*Activity:* Throughout the entries below, report every line where "Squamous" is found.

*Supplied records:*
####
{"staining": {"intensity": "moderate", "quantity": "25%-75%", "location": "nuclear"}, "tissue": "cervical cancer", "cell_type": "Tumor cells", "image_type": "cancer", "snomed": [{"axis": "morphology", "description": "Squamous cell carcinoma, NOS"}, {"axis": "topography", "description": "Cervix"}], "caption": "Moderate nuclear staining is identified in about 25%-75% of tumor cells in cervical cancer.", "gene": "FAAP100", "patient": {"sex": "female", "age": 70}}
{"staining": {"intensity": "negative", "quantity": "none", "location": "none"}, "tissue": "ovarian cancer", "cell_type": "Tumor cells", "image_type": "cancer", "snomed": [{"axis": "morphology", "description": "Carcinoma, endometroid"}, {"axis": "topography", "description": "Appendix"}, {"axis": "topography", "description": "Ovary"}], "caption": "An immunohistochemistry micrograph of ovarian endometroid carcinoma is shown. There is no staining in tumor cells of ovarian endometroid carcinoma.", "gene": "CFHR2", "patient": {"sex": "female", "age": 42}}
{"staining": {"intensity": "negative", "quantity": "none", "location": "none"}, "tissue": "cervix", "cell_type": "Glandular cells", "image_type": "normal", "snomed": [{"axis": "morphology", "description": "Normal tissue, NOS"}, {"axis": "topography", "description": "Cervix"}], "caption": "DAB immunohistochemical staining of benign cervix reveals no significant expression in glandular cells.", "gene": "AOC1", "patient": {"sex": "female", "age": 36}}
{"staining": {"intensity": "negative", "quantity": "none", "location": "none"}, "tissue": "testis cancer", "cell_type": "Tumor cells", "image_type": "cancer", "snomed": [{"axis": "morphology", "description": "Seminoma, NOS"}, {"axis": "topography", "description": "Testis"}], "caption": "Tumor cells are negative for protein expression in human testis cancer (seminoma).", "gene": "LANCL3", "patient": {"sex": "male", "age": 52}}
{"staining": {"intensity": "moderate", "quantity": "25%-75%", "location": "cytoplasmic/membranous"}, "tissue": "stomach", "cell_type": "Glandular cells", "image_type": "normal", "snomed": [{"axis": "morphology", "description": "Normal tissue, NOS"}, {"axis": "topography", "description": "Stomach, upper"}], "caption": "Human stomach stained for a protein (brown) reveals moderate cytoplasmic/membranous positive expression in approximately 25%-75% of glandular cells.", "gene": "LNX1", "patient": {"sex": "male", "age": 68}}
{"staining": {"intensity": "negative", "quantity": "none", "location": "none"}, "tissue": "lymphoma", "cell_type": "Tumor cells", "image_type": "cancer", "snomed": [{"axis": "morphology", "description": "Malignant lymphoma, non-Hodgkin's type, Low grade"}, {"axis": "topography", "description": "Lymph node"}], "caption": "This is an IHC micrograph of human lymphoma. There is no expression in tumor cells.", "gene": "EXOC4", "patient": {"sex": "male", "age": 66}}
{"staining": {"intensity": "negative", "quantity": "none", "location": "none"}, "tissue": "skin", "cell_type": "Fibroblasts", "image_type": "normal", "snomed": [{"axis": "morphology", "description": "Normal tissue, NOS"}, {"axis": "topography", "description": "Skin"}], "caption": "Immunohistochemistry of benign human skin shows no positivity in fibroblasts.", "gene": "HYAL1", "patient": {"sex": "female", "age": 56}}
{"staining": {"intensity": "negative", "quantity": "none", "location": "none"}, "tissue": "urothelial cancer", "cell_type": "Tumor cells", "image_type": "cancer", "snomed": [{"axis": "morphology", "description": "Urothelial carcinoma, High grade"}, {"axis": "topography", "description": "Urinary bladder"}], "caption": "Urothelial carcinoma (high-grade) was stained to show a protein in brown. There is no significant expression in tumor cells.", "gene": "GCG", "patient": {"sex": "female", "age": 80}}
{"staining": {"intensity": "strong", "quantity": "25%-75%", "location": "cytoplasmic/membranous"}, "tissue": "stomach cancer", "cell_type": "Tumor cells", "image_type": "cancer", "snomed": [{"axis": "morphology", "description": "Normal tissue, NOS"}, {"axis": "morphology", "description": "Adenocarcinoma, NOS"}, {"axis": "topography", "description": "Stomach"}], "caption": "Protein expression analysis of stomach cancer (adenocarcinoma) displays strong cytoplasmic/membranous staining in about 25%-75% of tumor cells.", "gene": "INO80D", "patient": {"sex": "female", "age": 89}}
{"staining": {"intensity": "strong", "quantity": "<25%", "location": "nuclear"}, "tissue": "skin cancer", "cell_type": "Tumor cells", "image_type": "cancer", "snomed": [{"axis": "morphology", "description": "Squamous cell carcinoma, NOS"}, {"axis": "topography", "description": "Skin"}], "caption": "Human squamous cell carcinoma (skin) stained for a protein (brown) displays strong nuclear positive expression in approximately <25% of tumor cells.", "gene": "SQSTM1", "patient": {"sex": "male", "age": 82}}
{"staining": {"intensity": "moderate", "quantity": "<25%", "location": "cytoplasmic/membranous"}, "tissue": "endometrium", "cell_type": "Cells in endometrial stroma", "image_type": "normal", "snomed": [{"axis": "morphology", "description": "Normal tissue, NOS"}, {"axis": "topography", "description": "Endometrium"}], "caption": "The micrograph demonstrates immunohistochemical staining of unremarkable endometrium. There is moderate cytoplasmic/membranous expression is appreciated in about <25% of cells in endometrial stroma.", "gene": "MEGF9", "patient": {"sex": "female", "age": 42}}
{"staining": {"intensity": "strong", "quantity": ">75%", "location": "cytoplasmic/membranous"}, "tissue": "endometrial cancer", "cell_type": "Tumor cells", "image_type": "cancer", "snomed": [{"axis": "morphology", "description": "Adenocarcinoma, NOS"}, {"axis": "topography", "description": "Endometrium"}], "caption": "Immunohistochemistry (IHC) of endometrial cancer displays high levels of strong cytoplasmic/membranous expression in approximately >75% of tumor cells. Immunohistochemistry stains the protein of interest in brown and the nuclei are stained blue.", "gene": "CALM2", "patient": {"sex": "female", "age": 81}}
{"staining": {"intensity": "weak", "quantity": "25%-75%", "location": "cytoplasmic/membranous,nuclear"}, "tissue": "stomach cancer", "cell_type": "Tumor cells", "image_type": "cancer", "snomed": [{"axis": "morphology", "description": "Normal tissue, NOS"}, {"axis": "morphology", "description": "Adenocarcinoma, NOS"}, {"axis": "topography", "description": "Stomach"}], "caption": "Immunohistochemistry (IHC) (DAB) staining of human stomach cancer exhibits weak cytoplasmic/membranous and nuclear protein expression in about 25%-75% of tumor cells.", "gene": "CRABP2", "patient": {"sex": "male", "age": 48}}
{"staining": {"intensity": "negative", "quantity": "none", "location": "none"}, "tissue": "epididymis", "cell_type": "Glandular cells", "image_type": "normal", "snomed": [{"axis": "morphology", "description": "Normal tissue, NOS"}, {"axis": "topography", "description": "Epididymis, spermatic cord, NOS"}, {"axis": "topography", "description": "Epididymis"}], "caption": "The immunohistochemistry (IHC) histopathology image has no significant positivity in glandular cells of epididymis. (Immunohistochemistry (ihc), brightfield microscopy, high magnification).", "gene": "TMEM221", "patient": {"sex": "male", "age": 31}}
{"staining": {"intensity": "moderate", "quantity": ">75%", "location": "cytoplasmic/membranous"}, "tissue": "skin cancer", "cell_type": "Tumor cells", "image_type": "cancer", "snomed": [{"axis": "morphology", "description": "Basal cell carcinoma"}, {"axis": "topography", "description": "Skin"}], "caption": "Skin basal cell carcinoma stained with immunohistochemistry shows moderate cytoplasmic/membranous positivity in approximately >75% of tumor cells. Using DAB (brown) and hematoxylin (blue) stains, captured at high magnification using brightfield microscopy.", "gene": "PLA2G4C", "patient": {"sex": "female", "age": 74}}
####
*Response for this exercise:*
{"staining": {"intensity": "moderate", "quantity": "25%-75%", "location": "nuclear"}, "tissue": "cervical cancer", "cell_type": "Tumor cells", "image_type": "cancer", "snomed": [{"axis": "morphology", "description": "Squamous cell carcinoma, NOS"}, {"axis": "topography", "description": "Cervix"}], "caption": "Moderate nuclear staining is identified in about 25%-75% of tumor cells in cervical cancer.", "gene": "FAAP100", "patient": {"sex": "female", "age": 70}}
{"staining": {"intensity": "strong", "quantity": "<25%", "location": "nuclear"}, "tissue": "skin cancer", "cell_type": "Tumor cells", "image_type": "cancer", "snomed": [{"axis": "morphology", "description": "Squamous cell carcinoma, NOS"}, {"axis": "topography", "description": "Skin"}], "caption": "Human squamous cell carcinoma (skin) stained for a protein (brown) displays strong nuclear positive expression in approximately <25% of tumor cells.", "gene": "SQSTM1", "patient": {"sex": "male", "age": 82}}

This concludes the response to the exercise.